Equipment for this recipe
Top-rated tools to make this recipe successfully.
Frequently asked questions
How long does Miso-Glazed Eggplant and Sweet Potato Bowl take to make?
Total time is about 35 minutes (10 min prep + 25 min cook). Most home cooks find this fits comfortably into a weeknight; double the batch on Sunday for two dinners.
How do I store leftover Miso-Glazed Eggplant and Sweet Potato Bowl?
Cool to room temperature within 2 hours, then store in an airtight container in the fridge for up to 4 days. Reheat covered in a 350°F oven for 10-12 minutes, or microwave at 70% power in 60-second bursts to keep white miso paste from drying out.
Can I substitute ingredients in Miso-Glazed Eggplant and Sweet Potato Bowl?

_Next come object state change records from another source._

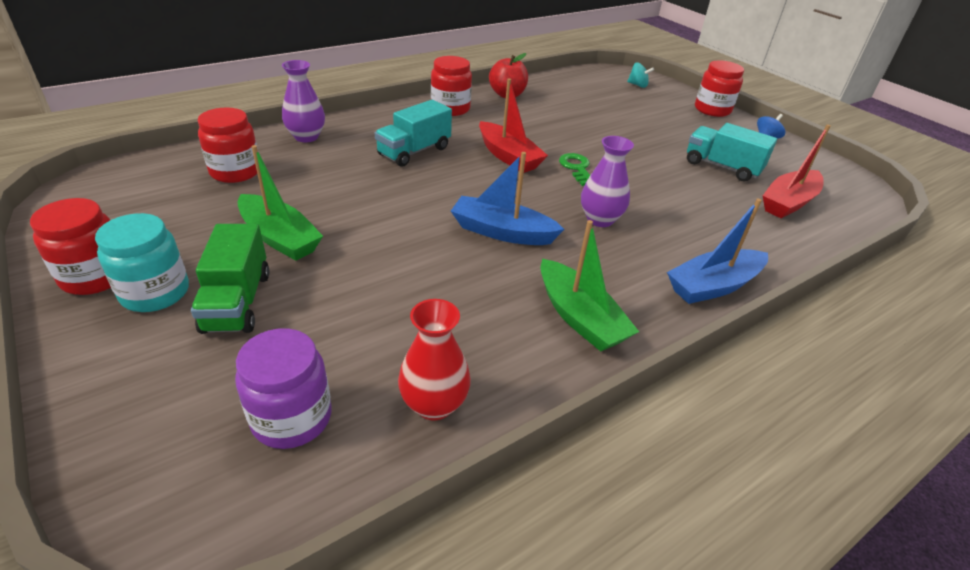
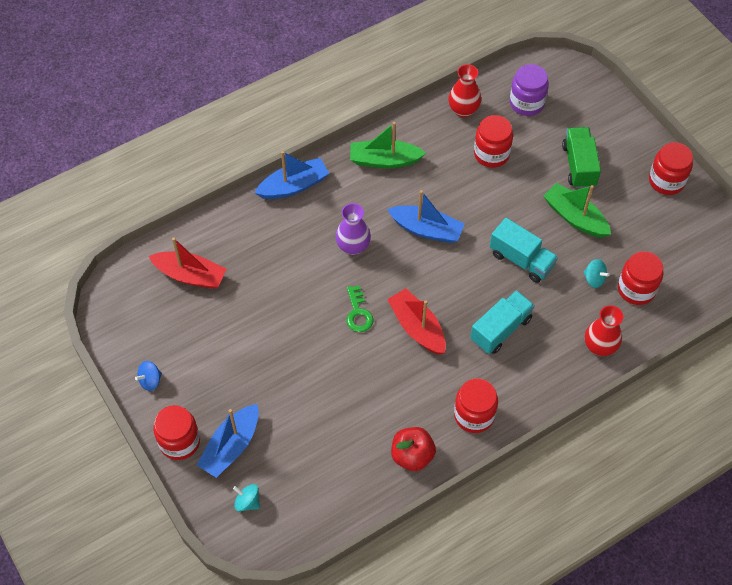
camera: 175 degrees left, 20 degrees up
(155, 293) = (626, 170): turquoise jar -> none
(285, 181) = (594, 279): none -> turquoise spinning top
(306, 137) = (599, 346): purple vase -> red vase
(390, 323) = (491, 154): none -> red jar
(579, 317) = (384, 160): green boat -> green boat turned 60 degrees counterclockwise
(666, 106) = (231, 446): none -> blue boat
(722, 167) = (223, 324): turquoise truck -> turquoise truck (521, 260)
(788, 202) = (190, 275): red boat -> red boat turned 60 degrees clockwise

Yes — most ingredients in this recipe have flexible swaps. For oil, use any neutral high-smoke-point oil (avocado, grapeseed, refined coconut). For aromatics, dried herbs at ⅓ the volume of fresh work in a pinch. The full ingredient list is shoppable on Instacart so you can see substitutes in real time.
How do I scale Miso-Glazed Eggplant and Sweet Potato Bowl for a different number of people?
The recipe is written for 4 servings. Multiply each ingredient by (your serving target / 4). Cook time stays roughly the same up to 2x; for 3-4x batches, switch from a skillet to a sheet pan or stockpot so the food isn't crowded — overcrowding steams instead of browns.
Is Miso-Glazed Eggplant and Sweet Potato Bowl vegan?
Yes — this recipe is tagged vegan, gluten-free based on its ingredient list. Always cross-check labels for packaged ingredients (sauces, broths, condiments) since formulations vary by brand.
What others are saying
- ★★★★★
Love how the Asian come through in every bite.
- ★★★★★
Brought this to a potluck and it was the first dish to disappear.
- ★★★★☆
My family liked it. I personally would prefer more depth of flavor.